------ Exercise text ------

Maury Z. Levy

The Selling of Mike Schmidt

In Business Philadelphia on September 16, 2009 at 11:44 am

How the Phillies’ all-time home run hero ended up being king of the hoagies.

By Maury Z. Levy

THE CHEERING HAS BEEN OVER FOR OVER A YEAR now. And the booing, that callous cacophony that alternately drove him to his best and drove him to the brink, is but a bitter memory. Now, out here in the real world where fair trade weighs heavier than foul balls, it is time for Mike Schmidt to wake up and smell the onions. Mike Schmidt, one of the best baseball players who ever lived, one of the greatest natural athletes in the history of sport, has had old number 20 retired, thank you very much, and is now selling hoagies in Richboro.

There is something about that that makes Mike Schmidt proud and something that makes him angry. Bo Jackson, who sells Nikes out the
wazoo, will never hit as many home runs as Mike Schmidt, but he’s on television every three minutes. Geez, even Tim McCarver, a nice guy but an average baseball player, beat Mike Schmidt out for a job as a color analyst on network TV. Tim McCarver couldn’t hold Schmidt’s bat when they played together in that championship season, but Tim McCarver, who does shtick, who tells bad jokes, who makes corny puns, is at network now.

And Lenny Dykstra, who’s had a good year or two as a baseball player, but is a pig of a man, will make more than Mike Schmidt ever made. And he will show up on David Letterman. And he will, like former felon Pete Rose, have kids across America sliding head first and getting dirty and learning how to spit and curse and dribble down their shirts.

------ Entries supplied ------

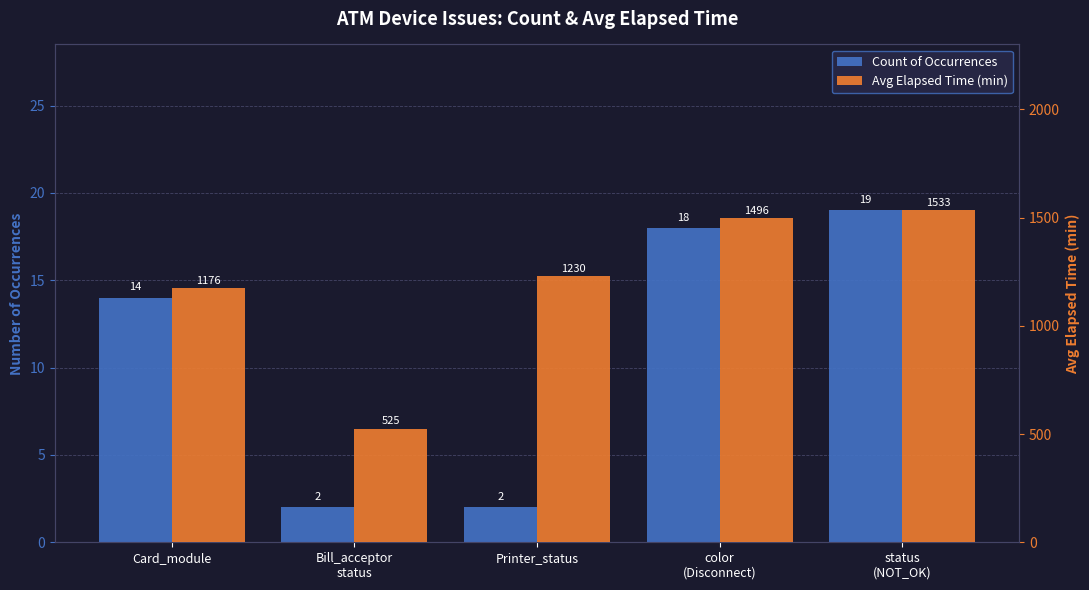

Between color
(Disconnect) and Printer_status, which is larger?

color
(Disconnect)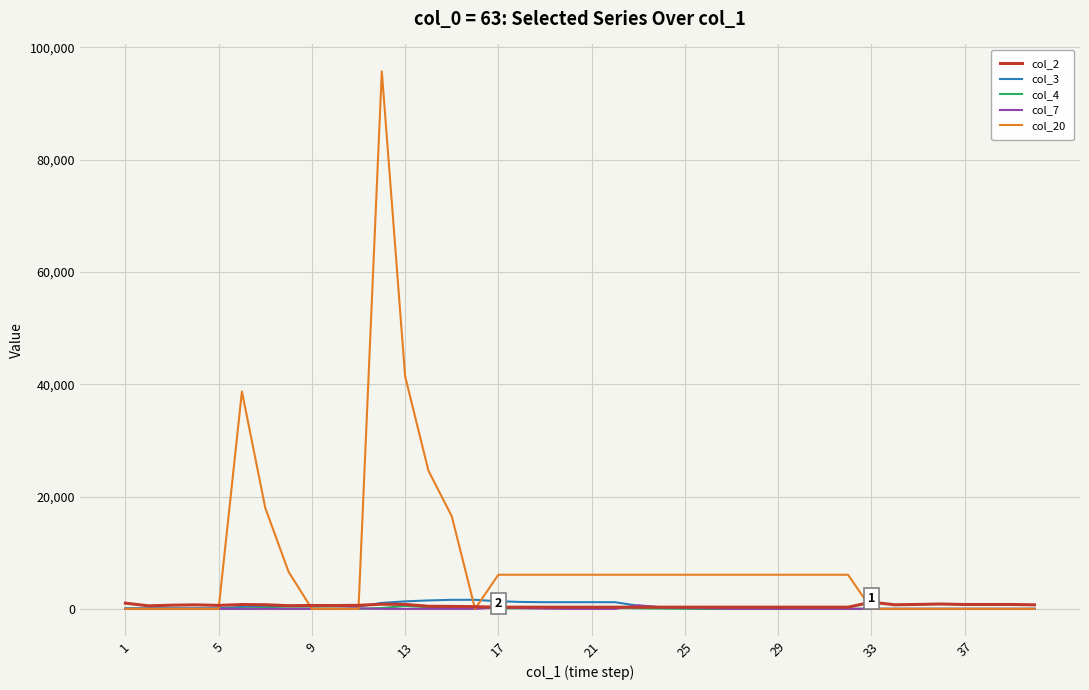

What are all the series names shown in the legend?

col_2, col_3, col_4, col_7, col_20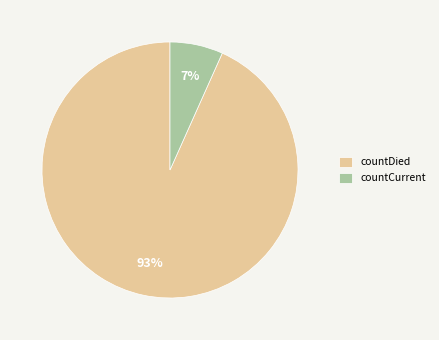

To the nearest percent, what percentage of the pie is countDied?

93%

------

*What the task requires*.
Decide whether each statement agrees with the article on Mike Schmidt. Answer yes or no, and quote the words from the article that settle it. (a) Tim McCarver got a network TV job as a color analyst that Schmidt had also sought. (b) Bo Jackson is expected to hit more home runs than Schmidt. (c) The number retired for Schmidt was 24. Answer using only the article on Mike Schmidt, not the rows.

*Worked solution*.
(a) Yes: "even Tim McCarver, a nice guy but an average baseball player, beat Mike Schmidt out for a job as a color analyst on network TV."
(b) No: "Bo Jackson, who sells Nikes out the wazoo, will never hit as many home runs as Mike Schmidt."
(c) No: "has had old number 20 retired."